Given $\int_{-\infty}^\infty f(x)dx=0,$ Prove/Disprove claims

Question

Prove/Disprove:

$(a)$ If $\int_{-\infty}^\infty f(x)dx=0,$ then there exists $x_0$ such that $\int_{x_0-x}^{x_0+x}f(t)dt=0$ for large enough $x$.
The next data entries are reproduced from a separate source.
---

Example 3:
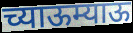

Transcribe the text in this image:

च्याऊम्याऊ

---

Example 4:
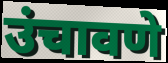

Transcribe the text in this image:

उंचावणे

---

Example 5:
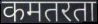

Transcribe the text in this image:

कमतरता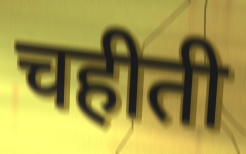
चहीती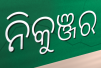
ନିକୁଞ୍ଜର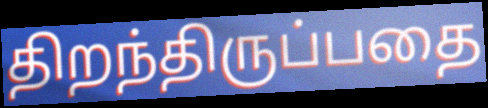
திறந்திருப்பதை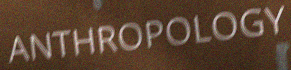
ANTHROPOLOGY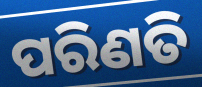
ପରିଣତି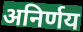
अनिर्णय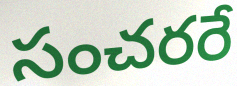
సంచరరేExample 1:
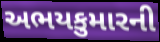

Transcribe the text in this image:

અભયકુમારની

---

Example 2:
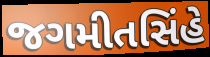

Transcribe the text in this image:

જગમીતસિંહે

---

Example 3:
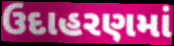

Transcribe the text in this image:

ઉદાહરણમાં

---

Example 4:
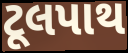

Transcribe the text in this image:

ટૂલપાથ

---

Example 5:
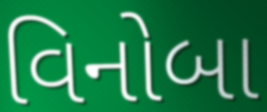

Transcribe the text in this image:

વિનોબા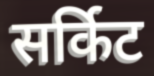
सर्किटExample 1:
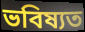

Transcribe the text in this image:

ভবিষ্যত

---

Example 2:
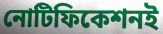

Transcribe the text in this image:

নোটিফিকেশনই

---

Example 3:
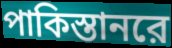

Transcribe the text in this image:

পাকিস্তানরে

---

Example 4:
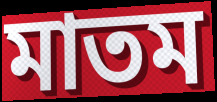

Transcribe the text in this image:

মাতম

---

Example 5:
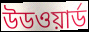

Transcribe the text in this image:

উডওয়ার্ডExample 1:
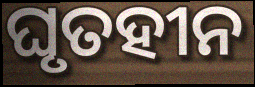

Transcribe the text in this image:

ଘୃତହୀନ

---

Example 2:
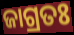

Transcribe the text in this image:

ଜାଗ୍ରତଃ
$(b)$ If $\int_{-\infty}^\infty f(x)dx=0,$ then there exists $x_0$ such that $\int_{x_0}^{\infty}f(t)dt=-\int_{-\infty}^{x_0}f(t)dt .$

My thoughts:

I think $(a)$ is true, I tried to split the integral:

$$\int_{-\infty}^\infty f(t)dt=\int_{-\infty}^{x_0-x}f(t)dt+\int_{x_0-x}^{x_0+x}f(t)dt+\int_{x_0+x}^\infty f(t)dt$$

and do some manipulations, but got stuck.
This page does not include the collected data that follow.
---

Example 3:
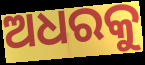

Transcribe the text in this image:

ଅଧରକୁ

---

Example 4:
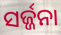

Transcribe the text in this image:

ସର୍ଜ୍ଜନା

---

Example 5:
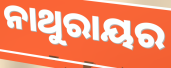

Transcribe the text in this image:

ନାଥୁରାୟର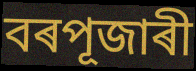
বৰপূজাৰী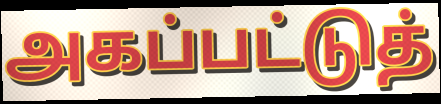
அகப்பட்டுத்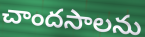
చాందసాలనుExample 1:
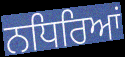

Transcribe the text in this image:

ਨਧਿਰਿਆਂ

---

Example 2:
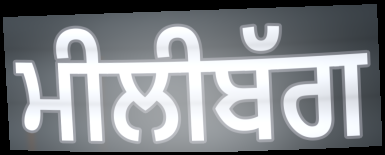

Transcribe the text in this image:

ਮੀਲੀਬੱਗ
I think $(b)$ is false, I tried to construct a counter example of triangles with bases which get smaller as $x$ gets larger for $x>0$, and negative triangles with basis which gets bigger as $x$ gets smaller for $x<0,$ but not sure if that works.

Answer 1

In the comments of the question there were some concerns about wether the integrals exists or not. In this respect, note that, by definition, \begin{align}\int_{-\infty}^{+\infty} f(t) \,\mathrm{d}t &= \lim_{a\to -\infty}\lim_{b\to +\infty}\int_{a}^b f(t) \,\mathrm{d}t = \lim_{a\to -\infty}\lim_{b\to +\infty} \Big(\int_a^{x_0} f(t) \,\mathrm{d}t + \int_{x_0}^b f(t)\,\mathrm{d}t\Big) \\ &= \lim_{a\to -\infty}\int_a^{x_0} f(t) \,\mathrm{d}t +\lim_{b\to +\infty}\int_{x_0}^b f(t)\,\mathrm{d}t . \end{align} So the left-hand-side exists if and only if the right hand side exists. Therefore both $\lim\limits_{a\to -\infty}\int_a^{x_0} f(t)$ and $\lim\limits_{b\to +\infty}\int_{x_0}^b f(t)\,\mathrm{d}t$ exist. So we have \begin{align*} 0 = \int_{-\infty}^{+\infty} f(t) \,\mathrm{d}t = \int_{-\infty}^{x_0} f(t) \,\mathrm{d}t + \int_{x_0}^{+\infty} f(t) \,\mathrm{d}t \end{align*} By adding one integral on the otherside we get \begin{align} \int_{x_0}^{+\infty} f(t) \,\mathrm{d}t = - \int_{-\infty}^{x_0} f(t) \,\mathrm{d}t \end{align}

Answer 2

Part (a) is false. Just consider $$f(t)=\begin{cases}e^{-t}&t\geq0\\-\frac{1}{(t-1)^2}&t<0\end{cases}$$

Assume the claim is true for some $x_0$. Then take $x$ large enough so that $x_0-x$ is negative, $x_0+x$ is positive, and $\int_{x_0-x}^{x_0+x}f(t)\,dt=0$.

Then $$ \begin{align} 0=\int_{x_0-x}^{x_0+x}f(t)\,dt &=\int_{x_0-x}^{0}f(t)\,dt+\int_{0}^{x_0+x}f(t)\,dt\\ &=-1-\frac{1}{x_0-x-1}-e^{-(x_0+x)}+1\\ &=\frac{1}{x-x_0+1}-e^{-(x_0+x)}\\ \end{align}$$

and this is supposed to be true for all $x$ larger than some $M$. That is, for all large enough $x$, it is supposed to be true that $$e^{-(x_0+x)}=\frac{1}{x-x_0+1}$$ or rather that $$e^{-x}=\frac{e^{x_0}}{x-x_0+1}$$ which is true for at most one $x$-value not all "large enough" $x$.

It looks like part (b) has been answered by Nathanael.